John F. Kennedy by Alan Posener

John F. Kennedy by Alan Posener

Autor:Alan Posener [Posener, Alan]
Die sprache: deu
Format: epub
ISBN: 9783644000605
Herausgeber: Rowohlt E-Book


«Der Westen tut NICHTS!» – Chruschtschow baut eine Mauer

Berlin ist damals der gefährlichste Ort der Welt. Dabei ist die geteilte Stadt weder für die eine noch für die andere Seite strategisch wichtig. Die Gefahr geht von der perversen Logik des Kalten Krieges aus. Denn sie verlangt, dass beide Seiten die Fähigkeit entwickeln, einander mehrfach auszulöschen, und dass sie glaubwürdig mit dem Einsatz ihrer Massenvernichtungswaffen drohen, falls ihre Interessen gefährdet werden. So wird die permanente Drohung mit einem globalen, nuklearen Selbstmordattentat zur Bedingung dafür, dass dieses Attentat nie stattfindet, dass der Kalte Krieg kalt bleibt. Dabei kann eine Fehlinterpretation der Absichten der Gegenseite, ein außer Kontrolle geratener Regionalkonflikt oder gar – wie in Stanley Kubricks Film «Dr. Strangelove» (1964) – die Wahnsinnstat eines Untergebenen jederzeit den «nuklearen Holocaust» auslösen. In Berlin stehen sich amerikanische und sowjetische Truppen an einer offenen Grenze gegenüber. Hier ist das Potenzial für eine Fehlkalkulation am größten. Berlin wirkt wie der Zünder des Atomkriegs.

Der Status der Stadt ist ein Überbleibsel des Zweiten Weltkriegs. Nach dem Sieg über Nazi-Deutschland sind die Siegermächte übereingekommen, Deutschland aufzuteilen und gemeinsam zu verwalten; die im sowjetisch besetzten Teil liegende deutsche Hauptstadt wird noch einmal geteilt. Als im Zuge des Kalten Krieges die rivalisierenden Mächte aus ihren Besatzungszonen zwei deutsche Staaten schaffen, liegen die drei westlichen Sektoren Berlins mitten in der kommunistisch beherrschten DDR. Aufgrund der vereinbarten «gemeinsamen Verantwortung» der Siegermächte für Berlin als Ganzes bleibt die Sektorengrenze auch dann offen, als der «Eiserne Vorhang» Osteuropa einschließlich der DDR vom Westen abriegelt.

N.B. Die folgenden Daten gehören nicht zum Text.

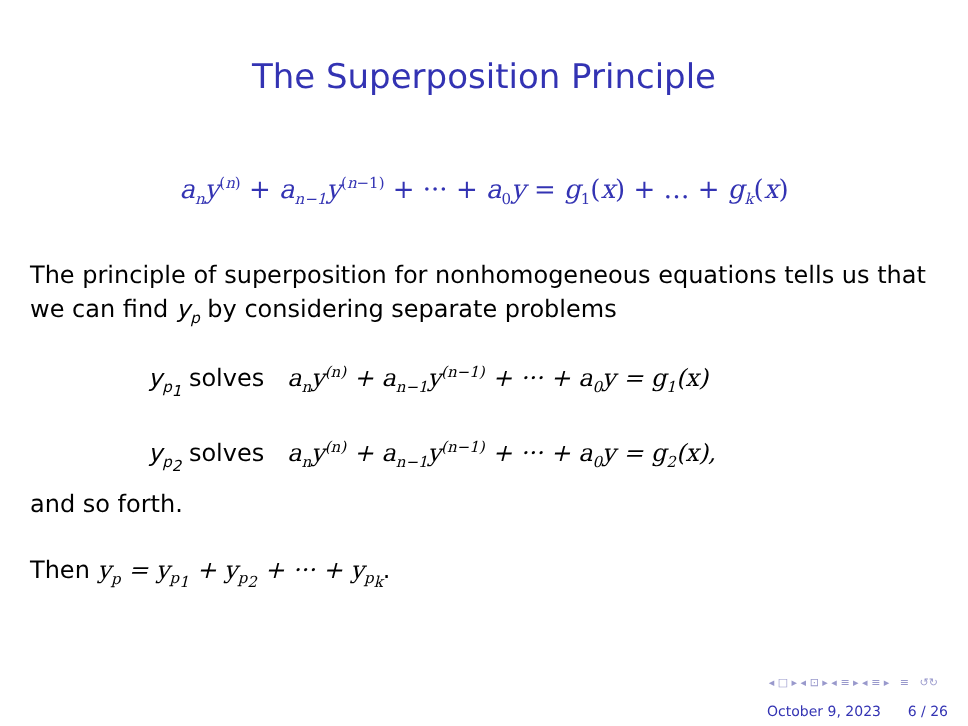The Superposition Principle
a<sub>n</sub>y<sup>(n)</sup> + a<sub>n−1</sub>y<sup>(n−1)</sup> + ··· + a<sub>0</sub>y = g<sub>1</sub>(x) + … + g<sub>k</sub>(x)
The principle of superposition for nonhomogeneous equations tells us that we can find y<sub>p</sub> by considering separate problems
y<sub>p<sub>1</sub></sub> solves a<sub>n</sub>y<sup>(n)</sup> + a<sub>n−1</sub>y<sup>(n−1)</sup> + ··· + a<sub>0</sub>y = g<sub>1</sub>(x)
y<sub>p<sub>2</sub></sub> solves a<sub>n</sub>y<sup>(n)</sup> + a<sub>n−1</sub>y<sup>(n−1)</sup> + ··· + a<sub>0</sub>y = g<sub>2</sub>(x),
and so forth.
Then y<sub>p</sub> = y<sub>p<sub>1</sub></sub> + y<sub>p<sub>2</sub></sub> + ··· + y<sub>p<sub>k</sub></sub>.
◂ □ ▸ ◂ ⊡ ▸ ◂ ≡ ▸ ◂ ≡ ▸ ≡ ↺↻
October 9, 2023 6 / 26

Immer mehr Menschen fliehen aus der DDR nach West-Berlin und von dort per Flugzeug weiter in die Bundesrepublik, vor allem hochqualifizierte, leistungsbereite und idealistische junge Leute, darunter Ärzte, Lehrer und Wissenschaftler: die Elite der Gesellschaft. In manchen Teilen der DDR gibt es im Umkreis von 60 Kilometern keinen Arzt mehr. Zwischen Kriegsende und 1961 verlassen 4,7 Millionen Menschen den östlichen Teil Deutschlands; allein 1960/61 sind es 400000. Das Ausbluten der DDR ist nicht nur für den von Moskau dort installierten kommunistischen Parteichef Walter Ulbricht ein Problem, der seit 1952 auf eine Abriegelung der Sektorengrenze in Berlin drängt. «Wenn der Sozialismus in der DDR nicht gewinnt, wenn sich der Kommunismus hier nicht als überlegen und lebensfähig erweist, dann haben wir nicht gewonnen», warnt Chruschtschows Stellvertreter Anastas Mikojan im Juni 1961. «Diese Angelegenheit ist für uns von grundlegender Bedeutung.»[200]

Chruschtschow, der sich gern als Schachspieler darstellt, in Wirklichkeit aber eher zum Pokern neigt, entscheidet sich charakteristischerweise für die Flucht nach vorn. Schon 1958 droht er, einen separaten Friedensvertrag mit der DDR abzuschließen, der Ulbrichts Regime die Kontrolle über alle Zugänge zum Westteil Berlins übertragen und die Rechtsgrundlage für die Anwesenheit westlicher Truppen in der Stadt aufheben würde. Der dann zu erwartende Kollaps West-Berlins würde nicht nur das Flüchtlingsproblem lösen, sondern das westliche Bündnis erschüttern.

Bundeskanzler Konrad Adenauer, misstrauisch gegen den deutschen Nationalismus und die deutsche Neigung zum antiwestlichen Affekt, hat gegen starke Widerstände innerhalb und außerhalb seiner CDU seit 1949 alle sowjetischen Angebote zurückgewiesen, die Wiedervereinigung Deutschlands durch Neutralisierung zu erlangen. Den westdeutschen Teilstaat hat er in das westliche Militärbündnis NATO und die Europäische Wirtschaftsgemeinschaft EWG geführt.